It’s Christmas Eve and I’m wrapping presents — my family will be here tomorrow night to receive them and have Christmas dinner with us. Now that everyone is older and the kids (my nieces) are all grown up, presents aren’t a big deal … there is less stuff to wrap, so doing it is pretty relaxing, and I’ve had time to reflect back on some of my favorite Christmas memories from childhood, which include:
- My father putting out hay for Santa’s reindeer. We lived on a dairy farm, and he made a show of scattering a whole bale of hay at a place in front of the barn where my sisters and I could see it from the window when we got up the next morning. It was the first thing we checked, and it was evident by the tracks on our snow-covered driveway and the remaining strands of hay (the large flakes were gone!) that the reindeer had stomped around and eaten it up. (My father loved animals, and I think this is one of the ways he reinforced the notion that we needed to treat them well … a theme he frequently touched on when we were growing up.)
- Getting Heaven Scent perfume for Christmas one year. It came in a frosted glass pendant in the shape of the moon (or a star, I can’t quite remember) that was suspended on a long necklace. I loved the smell of it, it was so pretty!
- Also getting a talking Mrs. Beasley doll — an exciting gift not because it was a surprise (I think I circled it in the Sears’ Wish Book catalog numerous times so there would be no mistaking that I wanted it), but because Mrs. Beasley was the famous doll of a little girl named Buffy on the TV sitcom Family Affair. I loved that doll so much I took photo after photo of her with a camera I “earned” through one of those company promotions where you collected so many cereal box tops and sent them in to claim your prize. A couple rolls of film later, I realized that dolls, no matter how real they seem, don’t take good pictures.
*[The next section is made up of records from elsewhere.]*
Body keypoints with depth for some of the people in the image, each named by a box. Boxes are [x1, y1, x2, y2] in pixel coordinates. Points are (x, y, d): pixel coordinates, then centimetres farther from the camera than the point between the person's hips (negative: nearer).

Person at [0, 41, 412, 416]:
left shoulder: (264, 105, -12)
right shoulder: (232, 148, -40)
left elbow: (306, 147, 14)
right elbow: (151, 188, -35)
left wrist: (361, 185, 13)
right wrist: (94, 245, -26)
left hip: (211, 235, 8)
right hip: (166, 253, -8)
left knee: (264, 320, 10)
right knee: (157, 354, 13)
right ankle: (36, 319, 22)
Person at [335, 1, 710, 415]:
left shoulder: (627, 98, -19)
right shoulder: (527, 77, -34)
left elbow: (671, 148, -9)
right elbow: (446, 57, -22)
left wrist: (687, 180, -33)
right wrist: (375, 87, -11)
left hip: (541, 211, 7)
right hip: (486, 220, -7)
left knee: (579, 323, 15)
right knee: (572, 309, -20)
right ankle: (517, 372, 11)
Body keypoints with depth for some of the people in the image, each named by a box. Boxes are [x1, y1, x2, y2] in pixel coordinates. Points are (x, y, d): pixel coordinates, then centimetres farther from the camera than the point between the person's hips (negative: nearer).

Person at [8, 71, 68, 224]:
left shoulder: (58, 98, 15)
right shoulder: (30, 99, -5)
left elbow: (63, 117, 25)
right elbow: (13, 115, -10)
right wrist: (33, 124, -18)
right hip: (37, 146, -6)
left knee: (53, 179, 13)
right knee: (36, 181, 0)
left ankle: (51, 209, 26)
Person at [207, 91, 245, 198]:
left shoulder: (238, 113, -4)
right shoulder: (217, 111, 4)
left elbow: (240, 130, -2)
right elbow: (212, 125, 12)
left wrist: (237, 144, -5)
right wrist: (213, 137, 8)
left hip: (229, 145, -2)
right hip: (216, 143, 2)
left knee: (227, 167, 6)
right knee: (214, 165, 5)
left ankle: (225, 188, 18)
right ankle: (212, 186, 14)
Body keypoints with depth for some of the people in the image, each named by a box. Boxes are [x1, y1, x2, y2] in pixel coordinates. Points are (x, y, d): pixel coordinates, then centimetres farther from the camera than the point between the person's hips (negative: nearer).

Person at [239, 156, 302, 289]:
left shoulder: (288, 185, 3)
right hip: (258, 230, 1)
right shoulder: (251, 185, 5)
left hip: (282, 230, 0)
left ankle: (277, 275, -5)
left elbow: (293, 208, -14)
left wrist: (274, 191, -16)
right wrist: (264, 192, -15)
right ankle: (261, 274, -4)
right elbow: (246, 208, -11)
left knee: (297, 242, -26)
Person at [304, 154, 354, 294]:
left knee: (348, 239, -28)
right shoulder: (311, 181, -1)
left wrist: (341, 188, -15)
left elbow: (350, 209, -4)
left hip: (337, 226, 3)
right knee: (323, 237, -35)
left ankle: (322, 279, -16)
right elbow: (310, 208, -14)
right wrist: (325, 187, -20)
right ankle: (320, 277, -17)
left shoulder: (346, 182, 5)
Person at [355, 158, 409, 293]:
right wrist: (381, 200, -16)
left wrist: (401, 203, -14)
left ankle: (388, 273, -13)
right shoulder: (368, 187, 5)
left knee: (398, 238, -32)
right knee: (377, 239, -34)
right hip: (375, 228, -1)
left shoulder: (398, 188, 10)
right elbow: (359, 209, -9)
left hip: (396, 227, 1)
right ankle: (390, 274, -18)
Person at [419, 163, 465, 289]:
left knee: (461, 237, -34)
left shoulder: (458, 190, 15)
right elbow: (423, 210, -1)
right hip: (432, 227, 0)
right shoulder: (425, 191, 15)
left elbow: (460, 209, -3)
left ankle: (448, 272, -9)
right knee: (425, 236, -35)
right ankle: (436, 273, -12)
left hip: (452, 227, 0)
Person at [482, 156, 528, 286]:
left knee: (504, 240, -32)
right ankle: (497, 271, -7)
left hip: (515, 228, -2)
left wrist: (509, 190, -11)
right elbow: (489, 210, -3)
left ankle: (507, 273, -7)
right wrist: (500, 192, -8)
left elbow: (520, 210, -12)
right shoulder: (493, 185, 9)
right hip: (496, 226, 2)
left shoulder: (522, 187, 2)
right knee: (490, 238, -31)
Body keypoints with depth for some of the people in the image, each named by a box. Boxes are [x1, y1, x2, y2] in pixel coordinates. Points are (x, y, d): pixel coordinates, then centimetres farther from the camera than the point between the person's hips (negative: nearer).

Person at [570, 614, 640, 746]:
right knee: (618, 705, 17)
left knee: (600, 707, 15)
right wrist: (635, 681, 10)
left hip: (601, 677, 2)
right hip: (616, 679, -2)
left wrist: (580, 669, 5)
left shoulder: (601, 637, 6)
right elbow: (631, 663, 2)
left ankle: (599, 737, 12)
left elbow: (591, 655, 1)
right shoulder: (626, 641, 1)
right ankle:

- My mother’s belief that we should have plum pudding with Christmas dinner. My sisters didn’t care for it, but it was delicious to me (I craved those dark, boozy- flavored desserts that most kids hate from a young age — plum pudding, fruit cake, rum-raisin ice cream, mincemeat pies and the like). This was one of my mother’s constant gifts to us: she was always interested in broadening our tastes rather than placating them with a constant supply of Oreo cookies. Not that there is anything wrong with Oreo cookies, but I appreciate that she wanted more for us.
- Lastly, Santa’s letters (courtesy of my mother), in which the handwriting was scriggly and trailed off the page to the point that we asked her what was wrong with him — and her answer was, “He’s very, very old!” Considering how beautiful my mother’s handwriting is, I realize why this detail was so important in convincing us that a man with a white beard and red suit had actually visited us and eaten those cookies he thanked us for.